Prospects for recovery: Fair/Poor

4. The Sex Addict Affair

The meaning of an affair when one partner is a sex addict, is less to do with the original partnership than other types of affairs.

Being addicted to sex is not unlike other addictions, for example gambling.

You feel 'empty' and use the addiction to feel temporarily full, but it never lasts.

This can continue indefinitely unless the addict is prepared to undertake rigorous personal development work.
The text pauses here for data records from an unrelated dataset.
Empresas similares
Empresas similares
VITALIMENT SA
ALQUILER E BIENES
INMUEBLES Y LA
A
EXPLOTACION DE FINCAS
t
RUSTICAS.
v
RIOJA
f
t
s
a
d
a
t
The straying partner finds the permanent partner useful as an excuse not to get involved with conquests.

Prospects for recovery: The addict is unlikely to change so this depends on the tolerance of their partner.

5. The Exit Affair

The purpose of an exit affair is to try to force the non-straying partner into ending the relationship. Or it starts as a distraction from the pain of separation.

In this instance, the purpose of the affair is to say: "It's over" because open and honest communication has not been happening for a long time.

Such an affair can be seen as the cause of the split but it's often a way out after the straying partner has made a decision to end the relationship.

When a couple called Aban and Shiza came to see me, I could see she was devastated and wanted to know how to repair their relationship after she found out about Aban's one-night stand.

Aban did not want to engage in the counselling process at all. I got the impression he had only agreed to come so that a therapist could look after his wife to make his exit from their partnership easier, which happened soon afterwards.

Prospects for recovery: Hopeless

6. Split in Two Affair

Family Life

This is when the straying partner wants it all. He (and it usually it is a he) wants his wife and family but wants a mistress as well.

One client, Peter, came to see me for individual therapy. He wanted his family and spouse, Lucy. But, he also wanted his lover, Clare.

His self image as a good husband and parent was important to him.

He chose Lucy as he thought she was 'perfect'. She was someone he thought he ought to love, rather than someone he actually loved.

After quite a few years, he was knocked off his feet by an infatuation. "It just happened," he claimed.

The trouble was, he was still wedded to the idea of himself as part of the perfect family. He felt split in two.

This situation had been continuing for four years.

It is often a mistress who contacts a wife in an attempt to get things moving.

And it was such a crisis that had brought him to therapy.

He was reluctant to move in with his mistress and said he would probably only do so if Lucy threw him out.

He wanted to know how he could maintain his situation.

He was not interested in gaining more self-understanding and did not return to therapy.